RESULTS: Based on BMI and WC, the sperm count, total motility and progressive sperm were significantly lower in overweight and obese infertile males compared to that in normal weight infertile males and those with WC<102 cm. In addition, the fraction of sperm with abnormal morphology was significantly higher in infertile men with WC>102 cm compared to that in those with WC<102 cm. Moreover serum levels of LH, FSH, and leptin were significantly higher in overweight and obese infertile males compared to that in normal weight infertile males and those with WC<102 cm. Moreover serum level of E2 was significantly higher in obese infertile males compared to the normal weight infertile males and in those with WC>102 cm compared to the WC<102 cm. Furthermore, serum level of T was significantly lower in obese infertile males compared to the overweight infertile males and in those with WC>102 cm compared to the WC<102 cm. The mean of T/E2 ratio also was significantly lower in obese infertile males vs overweight and normal weight infertile males and in those with WC>102 cm compared to the WC<102 cm.
CONCLUSION: We concluded that overweight and obesity in infertile men compared to those with normal weight may worsen the infertility situation.

Introduction

Obesity, as a major health problem, has reached epidemic extents worldwide. According to the WHO reports, nearly 650 million people were obese and more than 1.9 billion were overweight in 2016 worldwide.1 In addition to other medical conditions such as cardiovascular diseases, diabetes, osteoarthritis, and liver diseases, obesity has been shown to be associated with adult male infertility.2,3 In this regard, various studies have found that obesity is also associated with low sperm quality.4–8 A recent systematic review with meta-analysis confirmed the relationship between BMI and sperm quality and suggested that obesity may be a harmful factor for male fertility.9 Also, the precise underlying mechanism by which excessive body fat reduced fertility capacity in men is still unknown. It was reported that obesity can affect the GnRH-FSH/LH pulse; impair the functions of Sertoli and Leydig cells; and thereby affect the release of sex hormones, sperm production, and maturation.10,11 Serum testosterone, gonadotropin, and sex hormone-binding globulin (SHBG) are also reported to decrease along with increasing body mass index (BMI), whereas estradiol increased with increasing BMI.12 So, these endocrine dysregulations in obese males may be associated with an increased risk of alterations in semen quality.13 On the other hand, there are numerous studies that reported contrary results in this regard.3,14-17 In a meta-analysis by MacDonald et al (2009), considering very strict inclusion and exclusion criteria, similarly there was no evidence obtained regarding the association between BMI and sperm concentration or total sperm count.12 The same results were also reported in Sermondade et al meta-analysis.5 Therefore, the available evidence on the role of obesity and BMI in male infertility is controversial.
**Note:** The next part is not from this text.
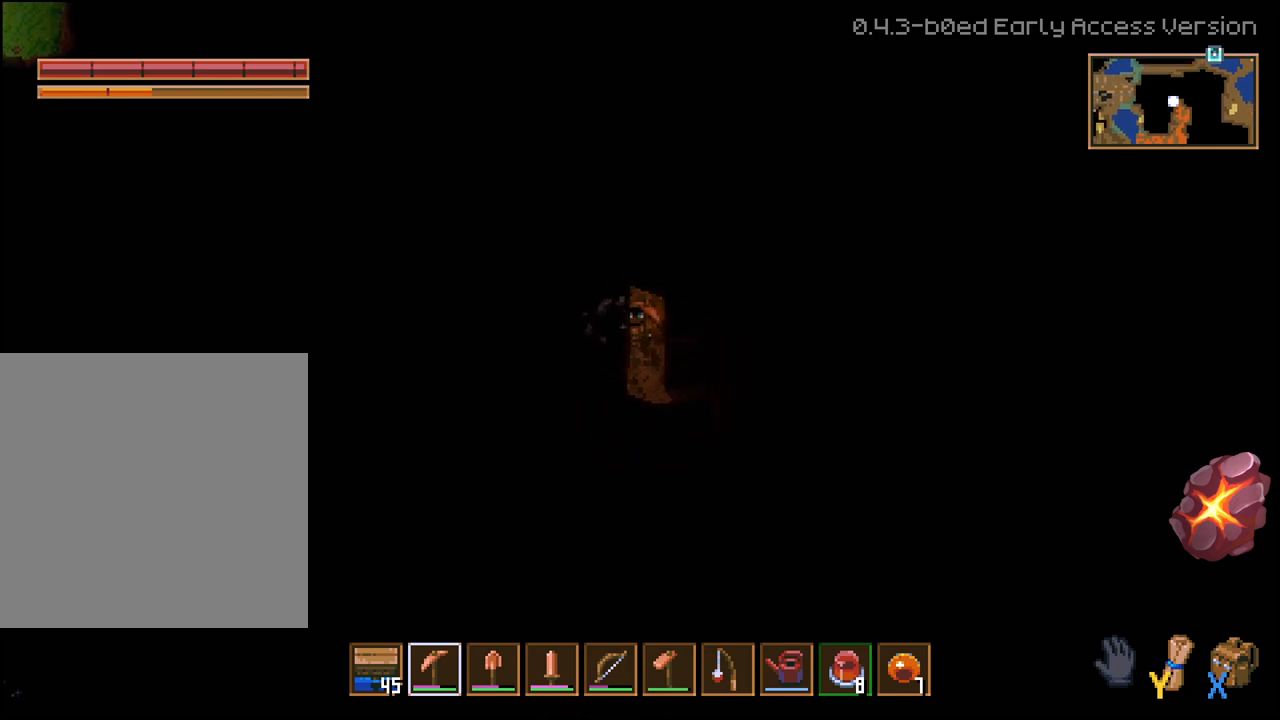
{"buttons": [], "left_stick": "up", "right_stick": "center", "events": [[483, "R2", "up"], [500, "left_stick", "up"]]}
So, there is a need for improving our understanding on the underlying mechanisms, and finding appropriate interventions. In this study, we explored the correlations between BMI and WC and various semen parameters (semen volume, and sperm count, motility, and morphology) and sex hormones in Iranian men with infertility.

Materials and Methods

This cross-sectional study was conducted on 119 infertile men who met the inclusion criteria. The sample size was determined with 95% confidence interval and 80% power based on the correlation coefficient (r = 0.26) between the variables of WC and total sperm count in Fejes et al's study18 according to the following formula: N = [(Zα+Zβ)/C]2 + 3. The standard normal deviate for α = Zα = 1.9600. The standard normal deviate for β = Zβ = 0.8416 and C = 0.5 * ln [(1+r)/(1-r)] = 0.1820.
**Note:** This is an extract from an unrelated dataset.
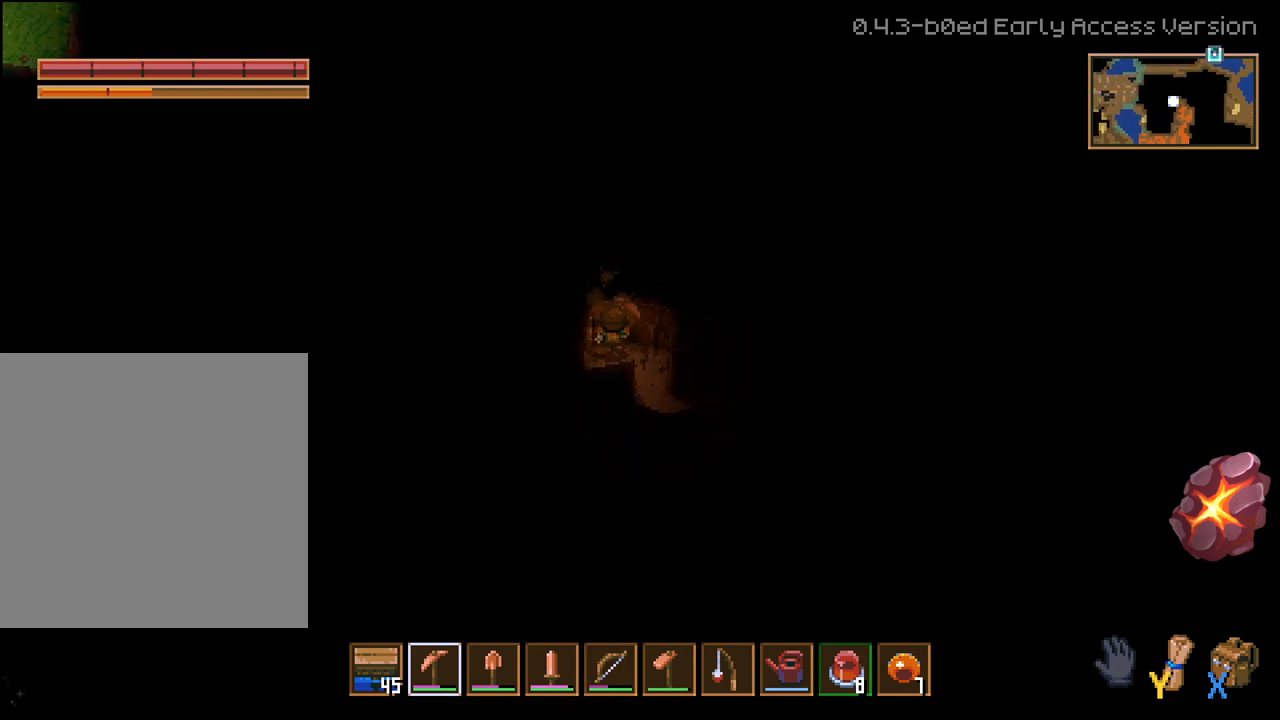
{"buttons": ["R2"], "left_stick": "up", "right_stick": "center", "events": [[367, "R2", "down"]]}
Therefore, this study was performed on 119 patients who were recruited from fertility clinics between September 2018 and May 2019. The inclusion criterion was a history of infertility for at least 1 year despite regular unprotected intercourse. The exclusion criteria comprised of having definitive pathological conditions capable of affecting sperm quality such as diabetes, chronic kidney disease, and atherosclerosis; hypogonadism requiring medical treatment; genital infection; seminal tract obstruction; scrotal varicocele; and testicular cancer. Alcoholics, drug abusers, and those who received drugs affecting semen parameters or sexual hormone levels were also excluded from this study. All the subjects were provided with written informed consent and signed a standardized consent form. The Medical Ethics Committee of Ahvaz Jundishapur University of Medical Sciences approved this research (approval no.: IR.AJUMS.REC.1398.038), and it is in accordance with the Declaration of Helsinki.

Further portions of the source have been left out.